Background: Because of the demographic changes, appropriate measures are needed to prevent early exit from work and to encourage workers to prolong their working life. To date, few studies have been performed on the factors motivating continuing to work after the official age of retirement. In addition, most of those studies were based on quantitative data. The aims of this study were to examine, using both quantitative and qualitative data: (1) the reasons for voluntary early retirement; (2) the reasons for continuing working life after the official retirement age; and (3) the predictive value of the reasons mentioned.
Methods: Quantitative data analyses were performed with a prospective cohort among persons aged 55 years and older. Moreover, qualitative data were derived from interviews with workers together with discussions from a workshop among occupational physicians and employers.
Results: Results showed that the presence of challenging work was among the most important reasons for not taking early retirement. In addition, this motive appeared to positively predict working status after three years. The financial advantages of working and the maintenance of social contacts were the reasons reported most frequently for not taking full retirement, with the financial aspect being a reasonably good predictor for working status after three years.

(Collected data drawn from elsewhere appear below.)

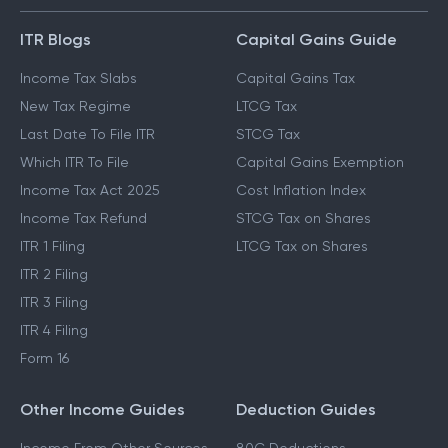
GUIDES & BLOGS
ITR Blogs
Capital Gains Guide
Income Tax Slabs
Capital Gains Tax
New Tax Regime
LTCG Tax
Last Date To File ITR
STCG Tax
Which ITR To File
Capital Gains Exemption
Income Tax Act 2025
Cost Inflation Index
Income Tax Refund
STCG Tax on Shares
ITR 1 Filing
LTCG Tax on Shares
ITR 2 Filing
ITR 3 Filing
ITR 4 Filing
Form 16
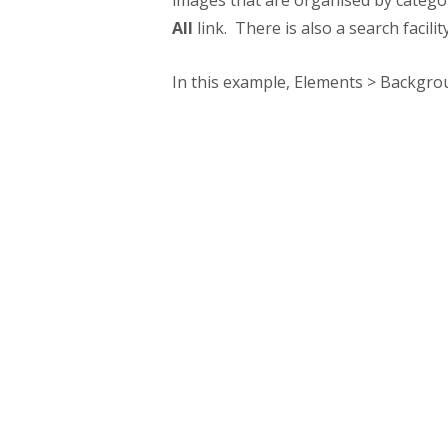
images that are organised by catego
All
link. There is also a search facilit
In this example, Elements > Backgrou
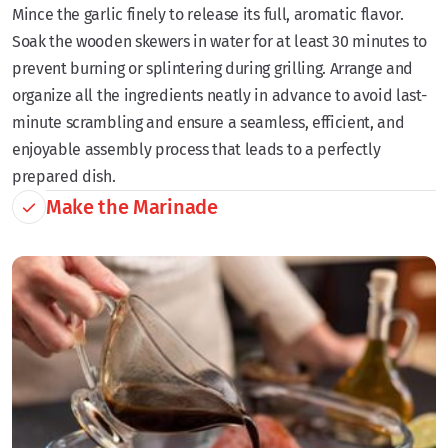
Mince the garlic finely to release its full, aromatic flavor.
Soak the wooden skewers in water for at least 30 minutes to
prevent burning or splintering during grilling. Arrange and
organize all the ingredients neatly in advance to avoid last-
minute scrambling and ensure a seamless, efficient, and
enjoyable assembly process that leads to a perfectly
prepared dish.
Make the Marinade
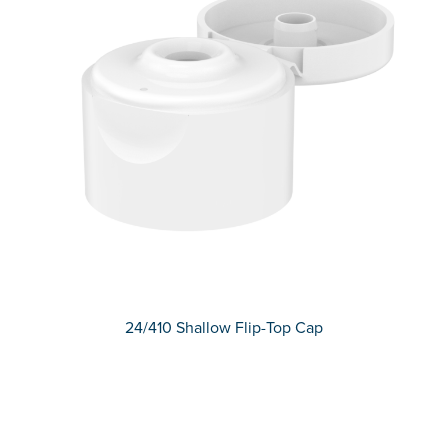
24/410 Shallow Flip-Top Cap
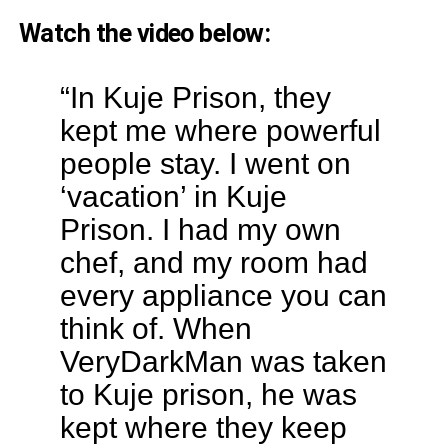
Watch the video below:
“In Kuje Prison, they
kept me where powerful
people stay. I went on
‘vacation’ in Kuje
Prison. I had my own
chef, and my room had
every appliance you can
think of. When
VeryDarkMan was taken
to Kuje prison, he was
kept where they keep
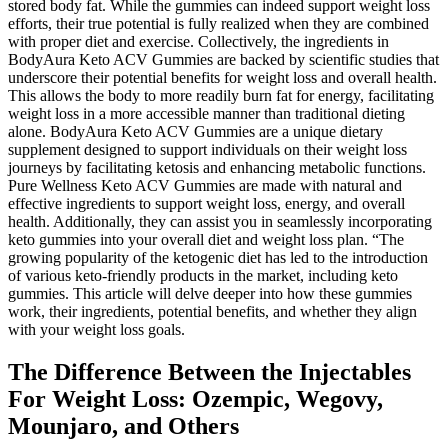
stored body fat. While the gummies can indeed support weight loss
efforts, their true potential is fully realized when they are combined
with proper diet and exercise. Collectively, the ingredients in
BodyAura Keto ACV Gummies are backed by scientific studies that
underscore their potential benefits for weight loss and overall health.
This allows the body to more readily burn fat for energy, facilitating
weight loss in a more accessible manner than traditional dieting
alone. BodyAura Keto ACV Gummies are a unique dietary
supplement designed to support individuals on their weight loss
journeys by facilitating ketosis and enhancing metabolic functions.
Pure Wellness Keto ACV Gummies are made with natural and
effective ingredients to support weight loss, energy, and overall
health. Additionally, they can assist you in seamlessly incorporating
keto gummies into your overall diet and weight loss plan. “The
growing popularity of the ketogenic diet has led to the introduction
of various keto-friendly products in the market, including keto
gummies. This article will delve deeper into how these gummies
work, their ingredients, potential benefits, and whether they align
with your weight loss goals.
The Difference Between the Injectables
For Weight Loss: Ozempic, Wegovy,
Mounjaro, and Others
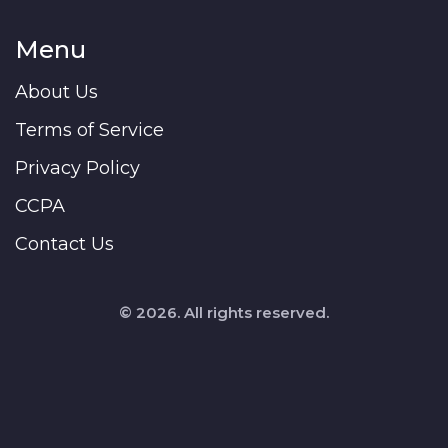
Menu
About Us
Terms of Service
Privacy Policy
CCPA
Contact Us
© 2026. All rights reserved.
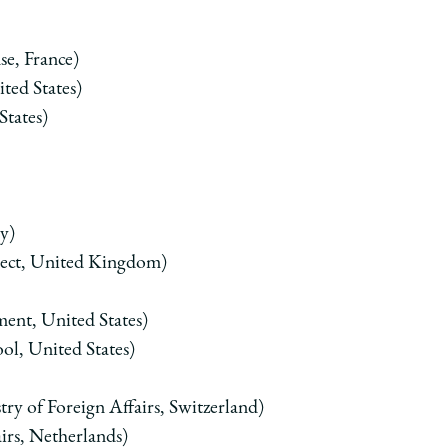
se, France)
ted States)
States)
y)
ject, United Kingdom)
ment, United States)
l, United States)
ry of Foreign Affairs, Switzerland)
airs, Netherlands)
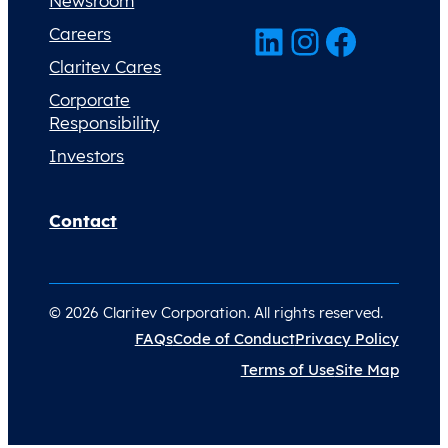
Newsroom
LinkedIn
Instagram
Facebook
Careers
Claritev Cares
Corporate
Responsibility
Investors
Contact
© 2026 Claritev Corporation. All rights reserved.
FAQs
Code of Conduct
Privacy Policy
Terms of Use
Site Map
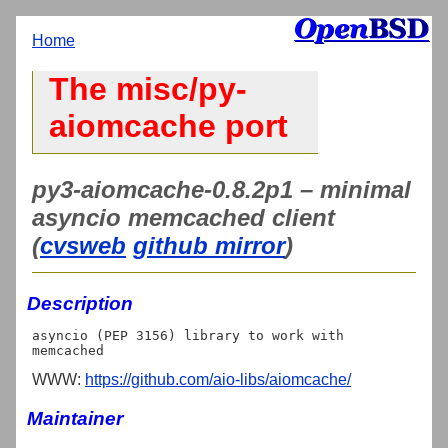
Home
The misc/py-
aiomcache port
py3-aiomcache-0.8.2p1 – minimal
asyncio memcached client
(
cvsweb
github mirror
)
Description
asyncio (PEP 3156) library to work with 
WWW:
https://github.com/aio-libs/aiomcache/
Maintainer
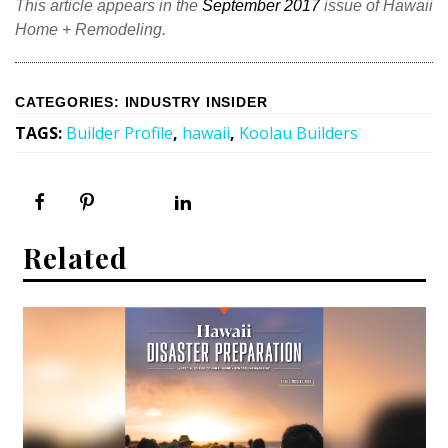
This article appears in the
September 2017
issue of Hawaii
Home + Remodeling.
CATEGORIES
:
INDUSTRY INSIDER
TAGS
:
Builder Profile
,
hawaii
,
Koolau Builders
Related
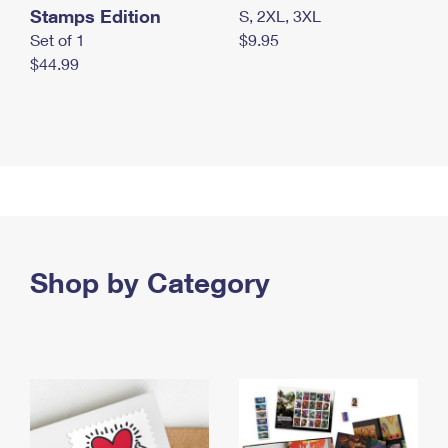
Stamps Edition
S, 2XL, 3XL
Set of 1
$9.95
$44.99
Shop by Category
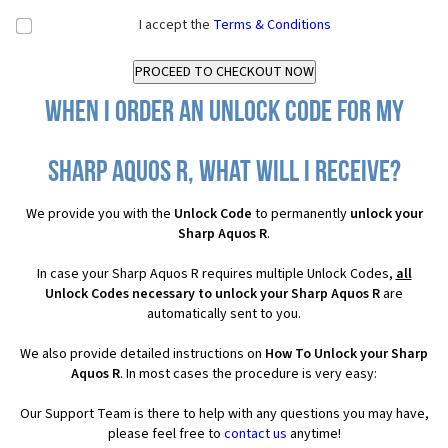
I accept the
Terms & Conditions
When I order an Unlock Code for my
Sharp Aquos R, what will I receive?
We provide you with the
Unlock Code
to permanently
unlock your
Sharp Aquos R
.
In case your Sharp Aquos R requires multiple Unlock Codes,
all
Unlock Codes necessary to unlock your Sharp Aquos R
are
automatically sent to you.
We also provide detailed instructions on
How To Unlock your Sharp
Aquos R
. In most cases the procedure is very easy:
Our Support Team is there to help with any questions you may have,
please feel free to
contact us
anytime!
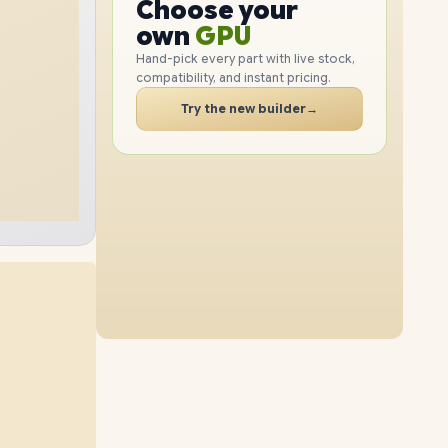
CPU
Choose your
4TB
SSD
2TB
SSD
GPU
PC
own
RAM
Hand-pick every part with live stock,
SSD
compatibility, and instant pricing.
CASE
32GB
RAM
96GB
RAM
Try the new builder
→
8TB
SSD
1TB
SSD
PC
64GB
RAM
96GB
RAM
4TB
SSD
2TB
SSD
48GB
RAM
96GB
RAM
8TB
SSD
4TB
SSD
64GB
RAM
96GB
RAM
8TB
SSD
8TB
SSD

From the interviews and the workshop, five themes were identified as important motives to prolong working life: challenges at work, social contacts, reward and appreciation, health, and competencies and skills. Further, it was brought forward that each stakeholder can and should contribute to the maintenance of a healthy and motivated ageing workforce.
Conclusion: Based on the findings, it was concluded that measures that promote challenges at work, together with financial stimuli, seem to be promising in order to prolong workforce participation.